How this skill works

The skill inspects critical paths, defines measurable SLOs (for example p95 response time and error rate), and generates realistic user scenarios with think time and distribution. It orchestrates load tests, collects metrics (CPU, memory, DB queries, network), and runs analysis tasks to detect bottlenecks and suggest fixes.
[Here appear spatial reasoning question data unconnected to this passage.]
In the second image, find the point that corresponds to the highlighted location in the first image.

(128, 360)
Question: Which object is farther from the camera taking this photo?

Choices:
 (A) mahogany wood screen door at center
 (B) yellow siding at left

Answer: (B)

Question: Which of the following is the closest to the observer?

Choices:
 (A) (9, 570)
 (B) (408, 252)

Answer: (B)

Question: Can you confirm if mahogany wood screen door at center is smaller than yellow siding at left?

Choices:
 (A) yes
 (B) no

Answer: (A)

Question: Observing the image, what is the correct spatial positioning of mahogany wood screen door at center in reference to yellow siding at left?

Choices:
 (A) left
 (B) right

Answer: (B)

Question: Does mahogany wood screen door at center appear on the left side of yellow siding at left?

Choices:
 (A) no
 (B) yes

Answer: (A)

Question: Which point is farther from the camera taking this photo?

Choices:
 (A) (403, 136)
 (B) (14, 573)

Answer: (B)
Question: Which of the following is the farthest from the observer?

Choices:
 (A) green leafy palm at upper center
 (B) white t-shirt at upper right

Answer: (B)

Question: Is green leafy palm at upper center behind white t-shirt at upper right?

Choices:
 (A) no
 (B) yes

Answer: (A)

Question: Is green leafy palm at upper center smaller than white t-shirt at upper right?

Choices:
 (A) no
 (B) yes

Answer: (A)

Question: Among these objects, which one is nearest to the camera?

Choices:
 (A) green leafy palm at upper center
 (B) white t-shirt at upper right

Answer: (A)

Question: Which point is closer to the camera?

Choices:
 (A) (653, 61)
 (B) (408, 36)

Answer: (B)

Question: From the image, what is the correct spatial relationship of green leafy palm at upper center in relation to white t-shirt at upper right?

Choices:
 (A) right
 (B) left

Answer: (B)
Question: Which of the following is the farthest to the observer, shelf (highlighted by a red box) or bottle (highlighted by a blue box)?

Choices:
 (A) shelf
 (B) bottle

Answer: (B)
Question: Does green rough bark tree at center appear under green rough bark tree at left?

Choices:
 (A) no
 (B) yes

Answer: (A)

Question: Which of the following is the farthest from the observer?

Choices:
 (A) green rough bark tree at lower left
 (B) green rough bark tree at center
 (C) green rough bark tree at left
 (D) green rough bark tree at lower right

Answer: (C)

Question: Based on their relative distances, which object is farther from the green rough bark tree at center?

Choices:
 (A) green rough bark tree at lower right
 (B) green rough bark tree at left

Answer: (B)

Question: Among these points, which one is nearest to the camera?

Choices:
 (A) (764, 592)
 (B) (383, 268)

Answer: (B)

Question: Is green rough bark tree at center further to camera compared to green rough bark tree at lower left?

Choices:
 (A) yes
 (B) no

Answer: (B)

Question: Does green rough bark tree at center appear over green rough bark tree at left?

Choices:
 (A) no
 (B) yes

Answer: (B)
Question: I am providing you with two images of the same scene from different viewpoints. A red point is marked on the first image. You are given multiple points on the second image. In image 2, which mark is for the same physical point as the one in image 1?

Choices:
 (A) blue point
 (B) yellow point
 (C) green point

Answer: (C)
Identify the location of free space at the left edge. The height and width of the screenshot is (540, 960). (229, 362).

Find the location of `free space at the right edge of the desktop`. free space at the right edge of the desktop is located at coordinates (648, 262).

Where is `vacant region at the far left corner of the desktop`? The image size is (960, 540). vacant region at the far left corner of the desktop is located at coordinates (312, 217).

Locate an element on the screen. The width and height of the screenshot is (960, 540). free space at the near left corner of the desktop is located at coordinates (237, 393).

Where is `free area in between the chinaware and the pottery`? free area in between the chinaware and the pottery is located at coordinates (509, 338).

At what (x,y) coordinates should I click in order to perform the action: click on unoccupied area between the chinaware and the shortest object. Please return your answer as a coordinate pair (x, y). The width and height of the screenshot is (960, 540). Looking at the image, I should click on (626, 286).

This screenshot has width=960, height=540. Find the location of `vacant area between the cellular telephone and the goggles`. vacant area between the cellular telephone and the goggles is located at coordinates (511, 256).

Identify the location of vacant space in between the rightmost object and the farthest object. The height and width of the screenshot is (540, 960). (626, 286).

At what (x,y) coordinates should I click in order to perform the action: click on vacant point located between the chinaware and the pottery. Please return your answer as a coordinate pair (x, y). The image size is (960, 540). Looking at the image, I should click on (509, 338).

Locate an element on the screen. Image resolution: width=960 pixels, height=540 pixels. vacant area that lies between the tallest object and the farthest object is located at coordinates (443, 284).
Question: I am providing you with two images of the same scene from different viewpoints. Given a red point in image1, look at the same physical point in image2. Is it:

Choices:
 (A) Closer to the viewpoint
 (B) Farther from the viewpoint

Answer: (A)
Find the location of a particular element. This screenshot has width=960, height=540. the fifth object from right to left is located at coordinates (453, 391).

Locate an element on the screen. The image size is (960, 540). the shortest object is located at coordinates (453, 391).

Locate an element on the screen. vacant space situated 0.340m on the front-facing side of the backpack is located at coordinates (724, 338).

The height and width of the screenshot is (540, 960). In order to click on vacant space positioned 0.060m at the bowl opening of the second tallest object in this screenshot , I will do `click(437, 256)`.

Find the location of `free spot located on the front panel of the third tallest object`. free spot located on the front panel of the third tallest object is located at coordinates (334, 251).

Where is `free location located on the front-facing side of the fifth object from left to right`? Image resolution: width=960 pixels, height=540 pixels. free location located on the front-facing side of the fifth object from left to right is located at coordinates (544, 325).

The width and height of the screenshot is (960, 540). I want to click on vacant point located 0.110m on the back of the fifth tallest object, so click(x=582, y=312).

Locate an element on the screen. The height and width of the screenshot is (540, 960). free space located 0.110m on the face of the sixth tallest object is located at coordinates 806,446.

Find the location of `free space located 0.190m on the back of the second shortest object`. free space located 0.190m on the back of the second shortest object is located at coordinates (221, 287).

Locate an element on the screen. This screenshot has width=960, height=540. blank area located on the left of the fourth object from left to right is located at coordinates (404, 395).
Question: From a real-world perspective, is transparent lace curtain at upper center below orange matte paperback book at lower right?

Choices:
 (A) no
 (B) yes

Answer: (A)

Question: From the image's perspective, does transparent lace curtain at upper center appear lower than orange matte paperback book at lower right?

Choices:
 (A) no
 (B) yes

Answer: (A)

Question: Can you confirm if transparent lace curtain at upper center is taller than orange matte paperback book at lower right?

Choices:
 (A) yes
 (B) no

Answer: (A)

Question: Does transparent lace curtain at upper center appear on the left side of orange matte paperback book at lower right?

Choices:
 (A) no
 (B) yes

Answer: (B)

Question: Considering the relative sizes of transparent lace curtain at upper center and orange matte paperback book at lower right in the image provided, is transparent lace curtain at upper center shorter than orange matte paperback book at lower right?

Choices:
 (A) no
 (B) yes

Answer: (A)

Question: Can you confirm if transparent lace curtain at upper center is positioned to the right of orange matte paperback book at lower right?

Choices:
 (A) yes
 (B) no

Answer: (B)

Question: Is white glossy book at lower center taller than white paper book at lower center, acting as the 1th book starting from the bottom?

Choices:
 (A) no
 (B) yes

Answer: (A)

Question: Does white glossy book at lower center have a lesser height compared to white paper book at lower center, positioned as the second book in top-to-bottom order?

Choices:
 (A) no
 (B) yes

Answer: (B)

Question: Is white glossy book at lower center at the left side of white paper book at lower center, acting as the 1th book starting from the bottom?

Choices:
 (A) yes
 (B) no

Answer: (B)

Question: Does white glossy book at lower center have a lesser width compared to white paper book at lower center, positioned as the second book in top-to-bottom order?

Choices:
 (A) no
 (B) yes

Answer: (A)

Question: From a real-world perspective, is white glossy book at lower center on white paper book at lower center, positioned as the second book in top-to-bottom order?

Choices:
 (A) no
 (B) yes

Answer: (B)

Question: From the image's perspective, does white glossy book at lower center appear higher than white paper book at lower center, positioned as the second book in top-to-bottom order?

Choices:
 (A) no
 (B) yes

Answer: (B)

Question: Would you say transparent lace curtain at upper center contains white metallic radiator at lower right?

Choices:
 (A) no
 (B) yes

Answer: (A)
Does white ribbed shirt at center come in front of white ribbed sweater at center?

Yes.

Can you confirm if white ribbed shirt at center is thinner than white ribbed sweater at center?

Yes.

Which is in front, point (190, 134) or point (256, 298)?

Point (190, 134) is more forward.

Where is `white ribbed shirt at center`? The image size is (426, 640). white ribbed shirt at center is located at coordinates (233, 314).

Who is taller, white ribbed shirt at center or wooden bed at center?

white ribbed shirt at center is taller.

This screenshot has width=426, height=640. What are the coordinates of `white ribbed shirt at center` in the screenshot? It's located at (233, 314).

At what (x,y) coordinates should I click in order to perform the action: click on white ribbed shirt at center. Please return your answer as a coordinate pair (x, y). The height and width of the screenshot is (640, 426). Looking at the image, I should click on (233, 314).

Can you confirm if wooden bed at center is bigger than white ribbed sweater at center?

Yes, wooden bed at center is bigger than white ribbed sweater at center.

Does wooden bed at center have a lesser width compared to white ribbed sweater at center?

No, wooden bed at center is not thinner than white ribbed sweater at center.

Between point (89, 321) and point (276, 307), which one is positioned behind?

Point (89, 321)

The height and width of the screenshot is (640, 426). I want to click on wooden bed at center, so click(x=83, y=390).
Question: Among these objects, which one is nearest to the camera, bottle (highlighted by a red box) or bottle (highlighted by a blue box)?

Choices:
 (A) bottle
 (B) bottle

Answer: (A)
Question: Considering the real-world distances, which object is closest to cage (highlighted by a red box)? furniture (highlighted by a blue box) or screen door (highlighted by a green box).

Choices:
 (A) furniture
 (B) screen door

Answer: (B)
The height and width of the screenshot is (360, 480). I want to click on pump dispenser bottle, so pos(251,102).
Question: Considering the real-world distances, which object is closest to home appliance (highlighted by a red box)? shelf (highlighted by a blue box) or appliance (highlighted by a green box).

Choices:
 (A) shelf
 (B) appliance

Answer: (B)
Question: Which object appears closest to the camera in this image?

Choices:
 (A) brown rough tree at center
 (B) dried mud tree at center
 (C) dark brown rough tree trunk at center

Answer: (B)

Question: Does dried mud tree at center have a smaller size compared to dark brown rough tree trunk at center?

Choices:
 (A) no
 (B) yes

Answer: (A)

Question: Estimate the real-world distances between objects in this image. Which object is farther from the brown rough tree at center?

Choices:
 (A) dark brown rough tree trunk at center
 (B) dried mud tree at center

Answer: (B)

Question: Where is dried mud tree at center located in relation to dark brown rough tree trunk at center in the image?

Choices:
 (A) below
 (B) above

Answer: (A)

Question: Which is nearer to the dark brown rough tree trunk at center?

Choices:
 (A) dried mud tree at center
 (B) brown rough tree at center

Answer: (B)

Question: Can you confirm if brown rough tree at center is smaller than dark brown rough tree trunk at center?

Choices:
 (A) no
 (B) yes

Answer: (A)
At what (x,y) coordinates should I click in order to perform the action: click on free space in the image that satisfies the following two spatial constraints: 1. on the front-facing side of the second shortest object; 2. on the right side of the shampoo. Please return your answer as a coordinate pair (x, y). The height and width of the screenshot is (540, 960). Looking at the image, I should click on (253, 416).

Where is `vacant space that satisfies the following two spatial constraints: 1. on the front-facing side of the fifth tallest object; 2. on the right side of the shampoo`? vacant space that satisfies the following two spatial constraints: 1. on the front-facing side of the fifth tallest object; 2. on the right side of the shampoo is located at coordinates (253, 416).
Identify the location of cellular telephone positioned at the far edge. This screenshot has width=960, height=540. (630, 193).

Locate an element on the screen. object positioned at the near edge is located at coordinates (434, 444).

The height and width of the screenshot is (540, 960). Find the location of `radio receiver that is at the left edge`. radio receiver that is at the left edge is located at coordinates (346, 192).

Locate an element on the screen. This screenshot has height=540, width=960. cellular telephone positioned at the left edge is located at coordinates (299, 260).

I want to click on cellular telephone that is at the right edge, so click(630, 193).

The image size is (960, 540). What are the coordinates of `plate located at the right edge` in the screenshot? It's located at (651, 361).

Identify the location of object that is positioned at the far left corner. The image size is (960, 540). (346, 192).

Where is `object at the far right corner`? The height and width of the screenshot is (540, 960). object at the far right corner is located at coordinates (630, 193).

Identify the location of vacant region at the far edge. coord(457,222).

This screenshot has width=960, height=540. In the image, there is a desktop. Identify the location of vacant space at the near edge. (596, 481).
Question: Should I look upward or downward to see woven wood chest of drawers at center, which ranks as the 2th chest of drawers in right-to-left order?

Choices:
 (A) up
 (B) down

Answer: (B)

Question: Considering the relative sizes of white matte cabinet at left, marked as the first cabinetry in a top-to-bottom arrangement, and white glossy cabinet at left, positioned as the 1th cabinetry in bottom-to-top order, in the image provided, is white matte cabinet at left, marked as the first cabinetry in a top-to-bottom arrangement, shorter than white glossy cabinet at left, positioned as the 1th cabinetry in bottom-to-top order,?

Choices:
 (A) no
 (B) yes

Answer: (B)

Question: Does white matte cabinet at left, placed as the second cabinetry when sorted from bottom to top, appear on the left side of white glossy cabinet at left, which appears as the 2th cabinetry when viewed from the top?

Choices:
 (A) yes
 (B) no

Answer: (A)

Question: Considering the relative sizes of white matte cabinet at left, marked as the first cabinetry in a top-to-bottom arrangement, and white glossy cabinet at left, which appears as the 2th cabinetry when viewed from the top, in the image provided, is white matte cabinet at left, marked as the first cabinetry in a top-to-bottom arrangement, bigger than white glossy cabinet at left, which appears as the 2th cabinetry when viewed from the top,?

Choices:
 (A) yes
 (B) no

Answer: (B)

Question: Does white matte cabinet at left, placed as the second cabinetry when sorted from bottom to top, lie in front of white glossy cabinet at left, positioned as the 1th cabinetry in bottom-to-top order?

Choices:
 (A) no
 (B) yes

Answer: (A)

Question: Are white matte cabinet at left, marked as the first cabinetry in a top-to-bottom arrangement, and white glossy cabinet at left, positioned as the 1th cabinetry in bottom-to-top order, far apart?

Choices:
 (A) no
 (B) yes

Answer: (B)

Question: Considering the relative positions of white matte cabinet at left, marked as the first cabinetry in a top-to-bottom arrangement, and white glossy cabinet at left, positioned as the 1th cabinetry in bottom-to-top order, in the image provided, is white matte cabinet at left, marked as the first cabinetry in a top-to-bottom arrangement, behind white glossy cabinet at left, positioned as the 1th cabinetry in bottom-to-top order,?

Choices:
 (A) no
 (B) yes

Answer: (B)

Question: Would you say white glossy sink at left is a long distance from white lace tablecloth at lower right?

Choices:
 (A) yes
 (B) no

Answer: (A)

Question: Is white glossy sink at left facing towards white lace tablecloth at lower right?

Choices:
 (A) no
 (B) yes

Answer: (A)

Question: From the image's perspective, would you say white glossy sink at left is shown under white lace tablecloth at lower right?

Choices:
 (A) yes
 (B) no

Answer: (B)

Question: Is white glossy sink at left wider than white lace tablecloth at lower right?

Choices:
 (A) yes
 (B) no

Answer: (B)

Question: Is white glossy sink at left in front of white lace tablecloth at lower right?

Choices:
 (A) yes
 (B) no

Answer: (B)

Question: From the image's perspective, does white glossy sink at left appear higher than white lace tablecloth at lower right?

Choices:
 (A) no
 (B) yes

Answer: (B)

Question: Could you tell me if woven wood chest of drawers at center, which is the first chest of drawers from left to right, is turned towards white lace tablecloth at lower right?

Examples include k6 test files, CI integration, and agent-driven orchestration for repeated or scaled runs.

When to use it

Before major releases or feature launches
After infrastructure or configuration changes
When setting SLAs and SLOs
Prior to known high-traffic events (e.g., Black Friday)
When investigating production performance regressions

Best practices

Define concrete SLOs (e.g., p95 < 200ms under target load)
Model realistic user journeys and include think time
Ramp load gradually; avoid instant 0→1000 user spikes
Monitor resources, logs, and traces during tests
Test early, continuously, and establish baselines

Example use cases

Run a k6 scenario in CI to enforce a performance gate for each release
Stress test an API to find the breaking point and failure modes
Execute an endurance test to detect memory leaks over 24+ hours
Validate horizontal scaling by simulating increased concurrent users
Automate bottleneck analysis by correlating test metrics with traces

FAQ

What SLOs should I set first?

Start with p95 response time, throughput target, and acceptable error rate (for example p95 < 200ms, error rate < 0.1%). Adjust after baseline measurements.

Which test type should I choose?

Use load testing for expected traffic, stress testing to find capacity limits, spike testing for sudden surges, endurance for memory leaks, and scalability tests for scaling behavior.